## Extracted text
____
Scots scale down traditional Fish Friday

By Emma Cowing
IT HAS been a custom in homes, schools and workplaces across Scotland for centuries, and a regular end of the week treat served with chips and peas. But now it seems the traditional Fish Friday is in decline.

• Only 6 per cent of Scots regularly eat fish on a Friday, although it is still a busy day for fishmongers Photograph: Robert Perry

A survey has found only 6 per cent of Scots regularly eat fish on Fridays, despite 85 per cent being aware of the tradition. Across the UK, just 13 per cent eat fish at the end of the week, although six out of ten people say they are conscious they should feed their families more fish because of its health benefits.

Reasons for the decline in fish on Fridays include a rise in eating out at the weekends, as well the increasing availability of a range of tasty alternatives.

The survey, conducted by fish processor John West, also suggested some Scots have abandoned fish on a Friday for less healthy foods, with 13 per cent saying they opted for a fast-food takeaway. Around 12 per cent of Scots said they did not regularly eat fish at home because it was too expensive.

The survey, among more than 1,100 people across the UK, also uncovered some bizarre reasons for not eating fish. It estimates that around 2.4 million people in the UK say they don't eat fish because they don't like the bones, while a further 2.4 million don't eat it because they don't like the eyes. Around 1.8 million are also worried about not cooking it properly, while 400,000 won't touch fish because they or their children have seen the animated film Finding Nemo about a clown fish trying to return to his home.

TV chef James Martin said Britain's health was suffering as a result. "The UK Food Standards Agency suggests we should all be eating two fish meals a week for our health," he said. "But with the decline of the Friday fish supper, and fears about how to cook fish correctly, many of us are failing to meet this target," he said.

Over the years many schools and offices have also abandoned the traditional option of fish in the canteen on a Friday, once a mainstay. According to Edinburgh City Council, the majority of its schools no longer serve fish on Fridays, although a few still offer it on Thursdays instead.

Edinburgh City Council's headquarters still serves the traditional fish on a Friday, and some Scottish corporate caterers still put fish on their office menus, although not necessarily on a Friday.
____
## Records provided
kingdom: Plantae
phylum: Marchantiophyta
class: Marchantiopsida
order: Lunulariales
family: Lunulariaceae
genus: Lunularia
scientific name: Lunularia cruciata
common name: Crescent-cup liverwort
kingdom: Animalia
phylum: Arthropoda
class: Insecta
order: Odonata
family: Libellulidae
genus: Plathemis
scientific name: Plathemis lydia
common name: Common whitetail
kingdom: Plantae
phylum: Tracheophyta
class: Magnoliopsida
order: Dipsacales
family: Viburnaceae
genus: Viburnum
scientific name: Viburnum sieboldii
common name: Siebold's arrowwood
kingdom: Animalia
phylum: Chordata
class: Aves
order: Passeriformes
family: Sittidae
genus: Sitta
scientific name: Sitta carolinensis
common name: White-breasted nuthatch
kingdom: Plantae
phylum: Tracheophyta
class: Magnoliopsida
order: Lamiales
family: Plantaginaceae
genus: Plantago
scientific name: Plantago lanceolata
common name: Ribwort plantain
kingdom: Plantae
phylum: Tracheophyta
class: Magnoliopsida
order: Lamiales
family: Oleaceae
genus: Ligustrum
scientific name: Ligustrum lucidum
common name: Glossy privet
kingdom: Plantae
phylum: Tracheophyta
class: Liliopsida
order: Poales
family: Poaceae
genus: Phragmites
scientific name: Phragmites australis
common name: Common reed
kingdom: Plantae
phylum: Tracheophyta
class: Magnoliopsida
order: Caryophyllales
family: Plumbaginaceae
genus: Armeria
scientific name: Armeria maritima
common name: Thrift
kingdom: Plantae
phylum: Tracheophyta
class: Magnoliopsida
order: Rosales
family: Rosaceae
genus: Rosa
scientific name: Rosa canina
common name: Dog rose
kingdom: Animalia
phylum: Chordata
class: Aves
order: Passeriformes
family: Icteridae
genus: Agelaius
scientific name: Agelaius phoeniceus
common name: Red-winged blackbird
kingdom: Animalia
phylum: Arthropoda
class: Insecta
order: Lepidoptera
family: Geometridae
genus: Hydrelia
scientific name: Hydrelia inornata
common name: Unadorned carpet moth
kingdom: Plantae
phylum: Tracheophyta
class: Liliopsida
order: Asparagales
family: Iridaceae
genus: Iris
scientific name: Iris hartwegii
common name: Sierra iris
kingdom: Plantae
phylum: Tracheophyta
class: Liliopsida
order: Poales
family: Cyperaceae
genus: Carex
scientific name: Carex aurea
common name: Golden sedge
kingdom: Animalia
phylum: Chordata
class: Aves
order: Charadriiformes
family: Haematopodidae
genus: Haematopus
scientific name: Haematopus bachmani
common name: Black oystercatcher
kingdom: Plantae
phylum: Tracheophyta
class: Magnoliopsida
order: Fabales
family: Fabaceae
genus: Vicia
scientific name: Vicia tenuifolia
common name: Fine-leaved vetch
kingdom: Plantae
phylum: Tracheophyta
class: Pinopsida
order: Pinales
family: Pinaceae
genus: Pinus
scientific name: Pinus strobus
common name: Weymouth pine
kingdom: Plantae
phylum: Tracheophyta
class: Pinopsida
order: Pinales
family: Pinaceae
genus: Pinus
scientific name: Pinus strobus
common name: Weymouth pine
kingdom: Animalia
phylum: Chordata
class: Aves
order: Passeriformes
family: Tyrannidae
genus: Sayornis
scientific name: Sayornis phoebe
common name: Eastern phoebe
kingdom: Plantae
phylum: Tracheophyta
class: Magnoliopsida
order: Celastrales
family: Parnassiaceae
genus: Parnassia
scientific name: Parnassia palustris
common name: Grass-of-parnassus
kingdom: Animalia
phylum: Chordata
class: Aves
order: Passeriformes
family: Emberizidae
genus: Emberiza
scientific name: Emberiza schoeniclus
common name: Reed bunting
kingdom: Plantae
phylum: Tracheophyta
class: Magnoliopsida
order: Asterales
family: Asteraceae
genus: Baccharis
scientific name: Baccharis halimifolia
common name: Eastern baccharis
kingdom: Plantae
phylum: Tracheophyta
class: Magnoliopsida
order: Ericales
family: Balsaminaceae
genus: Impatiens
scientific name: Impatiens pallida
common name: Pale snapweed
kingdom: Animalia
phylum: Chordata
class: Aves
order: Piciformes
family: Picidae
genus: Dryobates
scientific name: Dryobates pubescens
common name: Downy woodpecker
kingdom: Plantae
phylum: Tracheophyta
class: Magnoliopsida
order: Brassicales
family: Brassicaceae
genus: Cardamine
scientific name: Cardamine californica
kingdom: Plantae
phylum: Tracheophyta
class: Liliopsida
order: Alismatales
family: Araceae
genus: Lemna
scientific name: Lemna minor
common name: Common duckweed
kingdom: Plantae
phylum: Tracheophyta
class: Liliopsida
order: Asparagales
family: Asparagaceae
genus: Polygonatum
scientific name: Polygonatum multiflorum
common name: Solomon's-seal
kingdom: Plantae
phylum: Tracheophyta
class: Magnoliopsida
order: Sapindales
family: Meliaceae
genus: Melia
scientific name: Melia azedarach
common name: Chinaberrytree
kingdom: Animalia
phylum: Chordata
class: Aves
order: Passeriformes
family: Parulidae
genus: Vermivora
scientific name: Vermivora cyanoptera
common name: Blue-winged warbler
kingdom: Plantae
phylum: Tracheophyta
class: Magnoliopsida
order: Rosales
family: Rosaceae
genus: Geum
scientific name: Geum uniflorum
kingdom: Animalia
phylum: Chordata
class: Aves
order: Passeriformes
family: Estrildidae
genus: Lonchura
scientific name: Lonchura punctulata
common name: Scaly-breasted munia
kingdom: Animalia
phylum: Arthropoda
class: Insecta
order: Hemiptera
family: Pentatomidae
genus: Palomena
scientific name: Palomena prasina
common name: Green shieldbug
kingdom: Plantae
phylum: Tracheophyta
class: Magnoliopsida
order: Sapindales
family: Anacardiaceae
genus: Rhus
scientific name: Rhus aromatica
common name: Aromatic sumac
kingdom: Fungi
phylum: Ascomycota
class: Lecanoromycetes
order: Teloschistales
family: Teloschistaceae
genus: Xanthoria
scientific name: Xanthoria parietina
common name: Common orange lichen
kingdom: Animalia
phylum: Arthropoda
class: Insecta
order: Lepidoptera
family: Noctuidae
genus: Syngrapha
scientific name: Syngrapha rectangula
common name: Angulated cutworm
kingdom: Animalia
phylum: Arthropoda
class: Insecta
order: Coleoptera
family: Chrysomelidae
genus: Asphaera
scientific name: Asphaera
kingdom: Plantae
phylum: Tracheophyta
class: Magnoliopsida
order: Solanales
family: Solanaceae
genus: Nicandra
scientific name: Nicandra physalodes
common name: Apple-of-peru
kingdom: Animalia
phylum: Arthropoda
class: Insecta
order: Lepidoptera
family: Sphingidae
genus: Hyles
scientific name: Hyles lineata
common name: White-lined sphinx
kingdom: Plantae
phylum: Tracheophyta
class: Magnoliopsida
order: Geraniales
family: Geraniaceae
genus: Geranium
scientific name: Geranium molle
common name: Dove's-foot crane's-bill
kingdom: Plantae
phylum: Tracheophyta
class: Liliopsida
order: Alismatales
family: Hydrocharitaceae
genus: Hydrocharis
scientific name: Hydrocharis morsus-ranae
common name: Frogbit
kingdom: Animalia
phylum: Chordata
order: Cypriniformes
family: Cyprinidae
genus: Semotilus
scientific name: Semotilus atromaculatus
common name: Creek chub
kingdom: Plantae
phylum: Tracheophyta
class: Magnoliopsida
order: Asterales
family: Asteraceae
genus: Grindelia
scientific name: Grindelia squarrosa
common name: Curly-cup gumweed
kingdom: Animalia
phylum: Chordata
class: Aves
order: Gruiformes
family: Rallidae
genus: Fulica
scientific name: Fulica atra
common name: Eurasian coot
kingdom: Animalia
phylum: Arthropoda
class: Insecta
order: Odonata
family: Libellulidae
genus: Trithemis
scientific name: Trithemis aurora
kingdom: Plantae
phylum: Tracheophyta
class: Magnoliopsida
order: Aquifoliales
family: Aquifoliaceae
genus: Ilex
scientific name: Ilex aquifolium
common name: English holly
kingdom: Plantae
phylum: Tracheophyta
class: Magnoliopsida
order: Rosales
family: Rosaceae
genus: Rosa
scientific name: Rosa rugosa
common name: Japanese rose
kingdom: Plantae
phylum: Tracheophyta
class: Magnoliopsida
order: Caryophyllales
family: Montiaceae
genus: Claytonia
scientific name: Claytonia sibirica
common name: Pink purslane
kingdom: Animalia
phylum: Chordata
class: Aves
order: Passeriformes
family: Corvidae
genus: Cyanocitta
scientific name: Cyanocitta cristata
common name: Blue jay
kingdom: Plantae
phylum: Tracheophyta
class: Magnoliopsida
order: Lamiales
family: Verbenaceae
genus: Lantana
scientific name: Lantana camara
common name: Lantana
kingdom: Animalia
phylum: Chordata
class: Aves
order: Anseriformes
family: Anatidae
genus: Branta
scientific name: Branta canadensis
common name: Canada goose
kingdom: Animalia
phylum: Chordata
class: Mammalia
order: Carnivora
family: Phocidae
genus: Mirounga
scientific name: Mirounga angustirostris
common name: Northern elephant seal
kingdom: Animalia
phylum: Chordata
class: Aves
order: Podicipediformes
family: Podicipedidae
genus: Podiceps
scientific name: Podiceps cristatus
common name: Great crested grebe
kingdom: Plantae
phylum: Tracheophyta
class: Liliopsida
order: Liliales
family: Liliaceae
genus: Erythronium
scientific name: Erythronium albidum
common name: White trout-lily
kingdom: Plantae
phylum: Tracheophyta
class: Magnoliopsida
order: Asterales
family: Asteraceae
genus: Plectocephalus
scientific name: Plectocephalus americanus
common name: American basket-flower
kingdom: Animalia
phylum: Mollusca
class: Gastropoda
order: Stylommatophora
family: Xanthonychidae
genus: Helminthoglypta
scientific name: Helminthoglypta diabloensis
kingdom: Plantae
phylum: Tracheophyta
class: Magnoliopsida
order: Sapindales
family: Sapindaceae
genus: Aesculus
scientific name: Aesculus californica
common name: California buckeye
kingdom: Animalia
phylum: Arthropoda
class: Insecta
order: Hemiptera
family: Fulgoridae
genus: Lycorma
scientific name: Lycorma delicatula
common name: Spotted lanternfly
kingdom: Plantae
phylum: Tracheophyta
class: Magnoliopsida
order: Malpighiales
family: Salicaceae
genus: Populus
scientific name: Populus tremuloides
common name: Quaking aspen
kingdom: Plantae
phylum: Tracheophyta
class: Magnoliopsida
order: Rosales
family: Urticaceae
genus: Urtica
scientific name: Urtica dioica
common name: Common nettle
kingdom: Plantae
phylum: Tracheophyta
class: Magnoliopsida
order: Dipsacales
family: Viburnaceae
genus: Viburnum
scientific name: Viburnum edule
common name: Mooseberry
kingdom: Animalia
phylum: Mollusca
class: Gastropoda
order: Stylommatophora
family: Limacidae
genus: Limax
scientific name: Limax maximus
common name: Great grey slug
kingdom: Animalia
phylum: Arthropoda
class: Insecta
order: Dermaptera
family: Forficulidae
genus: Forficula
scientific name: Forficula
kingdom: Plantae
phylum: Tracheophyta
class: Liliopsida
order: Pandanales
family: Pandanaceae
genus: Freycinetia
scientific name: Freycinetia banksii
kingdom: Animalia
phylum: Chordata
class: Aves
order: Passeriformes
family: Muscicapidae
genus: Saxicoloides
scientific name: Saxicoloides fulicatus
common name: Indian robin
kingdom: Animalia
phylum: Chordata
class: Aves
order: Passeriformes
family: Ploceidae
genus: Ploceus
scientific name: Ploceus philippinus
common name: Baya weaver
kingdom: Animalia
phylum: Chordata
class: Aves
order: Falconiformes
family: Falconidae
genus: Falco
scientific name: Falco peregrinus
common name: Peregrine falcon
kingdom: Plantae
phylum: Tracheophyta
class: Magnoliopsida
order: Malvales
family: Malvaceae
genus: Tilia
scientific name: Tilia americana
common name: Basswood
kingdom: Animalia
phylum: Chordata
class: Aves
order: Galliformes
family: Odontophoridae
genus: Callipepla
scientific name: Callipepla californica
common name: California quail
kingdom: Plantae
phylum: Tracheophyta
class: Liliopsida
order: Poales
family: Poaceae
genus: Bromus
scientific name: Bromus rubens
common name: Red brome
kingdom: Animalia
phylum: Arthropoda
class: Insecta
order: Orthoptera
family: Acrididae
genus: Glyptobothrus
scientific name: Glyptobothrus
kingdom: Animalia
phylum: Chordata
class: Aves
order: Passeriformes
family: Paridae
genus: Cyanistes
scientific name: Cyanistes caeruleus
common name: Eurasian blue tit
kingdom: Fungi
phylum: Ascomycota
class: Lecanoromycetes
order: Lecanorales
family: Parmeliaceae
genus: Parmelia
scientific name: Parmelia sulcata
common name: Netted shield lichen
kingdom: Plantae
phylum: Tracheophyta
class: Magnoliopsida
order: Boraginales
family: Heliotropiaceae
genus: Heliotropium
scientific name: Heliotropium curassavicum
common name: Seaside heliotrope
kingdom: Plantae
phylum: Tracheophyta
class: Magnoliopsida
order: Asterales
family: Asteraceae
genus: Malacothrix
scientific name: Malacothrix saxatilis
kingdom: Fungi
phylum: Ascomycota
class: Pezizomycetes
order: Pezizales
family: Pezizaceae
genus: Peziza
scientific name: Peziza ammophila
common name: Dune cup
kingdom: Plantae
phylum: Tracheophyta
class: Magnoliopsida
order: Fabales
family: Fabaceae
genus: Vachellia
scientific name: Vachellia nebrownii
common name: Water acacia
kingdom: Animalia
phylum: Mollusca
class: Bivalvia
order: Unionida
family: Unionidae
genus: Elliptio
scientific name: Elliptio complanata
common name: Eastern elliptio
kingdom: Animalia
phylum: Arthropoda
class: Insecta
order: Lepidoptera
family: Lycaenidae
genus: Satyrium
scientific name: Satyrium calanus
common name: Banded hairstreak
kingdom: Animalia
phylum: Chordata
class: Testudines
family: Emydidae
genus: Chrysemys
____
Reproduce word for word the part of the Fish Friday article above that opens with the words containing "The survey, conducted" and closes with "was too expensive.".

The survey, conducted by fish processor John West, also suggested some Scots have abandoned fish on a Friday for less healthy foods, with 13 per cent saying they opted for a fast-food takeaway. Around 12 per cent of Scots said they did not regularly eat fish at home because it was too expensive.